= Richard Lawson of High Riggs =

Scottish landlord, diplomat and lawyer

Richard Lawson of High Riggs or Hieriggis (died 1507) was a Scottish landlord, diplomat and lawyer. He was elected the Lord Provost of Edinburgh for the years 1492, 1493 and 1504. He was a creditor for James III of Scotland, and he was the Lord Justice Clerk from 1504, and he was an ambassador for Scotland. He was the father of James Lawson, who was a Member of Parliament for Edinburgh for the years 1526, 1531 and 1532, and he was the grandfather of James Lawson, Lord Lawson, who became the Lord Provost of Edinburgh in 1532.

==Career==
Lawson was trained as a lawyer and largely served the country in the role of ambassador in treaties with England and as King's Council. He served as Town Clerk in Edinburgh in 1482. He was Justice-Clerk from 1489 and was still in post described as Justice-Clerk-General to the King in January 1504/5.

Lawson joined with Edinburgh merchants in lending money to James III of Scotland in 1482 and 1488, two crisis years of his reign.

He was one of the counsellors appointed for managing the affairs of James IV. Along with Alexander Home, Chamberlain of Scotland, and others, he was one of the Commissioners appointed to ratify the treaty concluded at Coldstream on 5 October 1488 for a three years' truce with England. On 30 May 1490 he was one of the Commissioners of the King who, with 300 horsemen, had a safe conduct for two months to enter England, remain and return. On the 25th June 1492 he was one of the King's Commissioners who concluded a new 7 year treaty with England, and on 28 July the next year was again a Commissioner in a party of ambassadors to England for 6 months; and yet again on 22 May 1495 he was one of the Ambassadors, with 100 horsemen, who had a safe conduct to England for 6 months.

He was one of the ambassadors of Scotland, who concluded a new 7 year treaty with England, at Ayton, Berwickshire, on 30 September 1497, ratified by King James on 10 February 1498 in the presence of Pedro de Ayala, Prothonotary of the King & Queen of Spain and their ambassador to Scotland.

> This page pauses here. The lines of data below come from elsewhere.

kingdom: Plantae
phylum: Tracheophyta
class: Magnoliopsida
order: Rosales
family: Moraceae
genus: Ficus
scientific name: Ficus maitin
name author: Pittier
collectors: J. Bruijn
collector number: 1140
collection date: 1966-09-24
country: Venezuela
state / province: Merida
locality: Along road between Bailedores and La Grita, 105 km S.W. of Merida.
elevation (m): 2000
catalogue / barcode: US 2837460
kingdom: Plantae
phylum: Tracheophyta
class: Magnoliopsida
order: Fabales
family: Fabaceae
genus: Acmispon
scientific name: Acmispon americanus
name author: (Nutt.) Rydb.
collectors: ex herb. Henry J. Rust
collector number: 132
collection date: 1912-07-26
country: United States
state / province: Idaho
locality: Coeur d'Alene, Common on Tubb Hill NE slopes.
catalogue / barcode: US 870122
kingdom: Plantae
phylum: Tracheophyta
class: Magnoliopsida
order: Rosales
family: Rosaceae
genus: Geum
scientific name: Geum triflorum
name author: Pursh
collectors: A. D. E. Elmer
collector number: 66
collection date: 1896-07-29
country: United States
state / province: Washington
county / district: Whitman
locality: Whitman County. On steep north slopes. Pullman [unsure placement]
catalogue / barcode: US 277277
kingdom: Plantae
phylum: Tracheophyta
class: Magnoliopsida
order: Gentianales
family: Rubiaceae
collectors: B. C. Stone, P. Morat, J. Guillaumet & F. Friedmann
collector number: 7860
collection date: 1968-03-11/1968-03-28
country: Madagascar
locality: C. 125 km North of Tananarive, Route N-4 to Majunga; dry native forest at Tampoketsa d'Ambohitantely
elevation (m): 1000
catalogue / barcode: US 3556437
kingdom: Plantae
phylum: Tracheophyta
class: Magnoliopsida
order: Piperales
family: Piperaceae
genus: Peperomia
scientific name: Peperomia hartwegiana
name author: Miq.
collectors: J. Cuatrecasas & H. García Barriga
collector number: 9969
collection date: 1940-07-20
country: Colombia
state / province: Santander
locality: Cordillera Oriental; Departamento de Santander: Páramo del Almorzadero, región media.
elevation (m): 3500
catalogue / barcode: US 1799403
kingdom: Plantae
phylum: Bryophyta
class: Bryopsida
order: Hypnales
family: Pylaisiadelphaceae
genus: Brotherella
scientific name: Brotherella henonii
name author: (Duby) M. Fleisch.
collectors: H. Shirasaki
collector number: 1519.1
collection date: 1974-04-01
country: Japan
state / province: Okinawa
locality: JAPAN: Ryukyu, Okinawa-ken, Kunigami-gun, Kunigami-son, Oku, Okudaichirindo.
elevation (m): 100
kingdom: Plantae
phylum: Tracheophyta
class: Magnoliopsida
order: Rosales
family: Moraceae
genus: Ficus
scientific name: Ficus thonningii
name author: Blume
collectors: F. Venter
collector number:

In May 1505, Lawson was acting as Provost of Edinburgh and with the burgh council accepted a receipt from Julian Laci, the factor of the Italian merchant Jerome Frescobaldi, which declared that the former Provost, Alexander Lauder of Blyth had returned all the goods belonging to Frescobaldi which had been in his custody.

==Family==
Richard Lawson married Jonet Elphinstone. Lawson's children included three sons and a daughter:
- Richard Lawson II, who married Jonet Liddale. His father gave him an estate known as Cairnmuir in the Pentland Hills in October 1504.
- Robert Lawson, who was killed at the Battle of Flodden in 1513.
- James Lawson, who attended the Scottish Parliament in 1528 and again in 1532.
- Marion or Marjorie Lawson (died 1553), who married John Haldane of Gleneagles in 1508. John Haldane was killed at Flodden. Marjorie Lawson was described in David Lyndsay's Squyer Meldrum.

His grandson James Lawson, Lord Lawson, became both a Senator of the College of Justice and Provost of Edinburgh in 1532.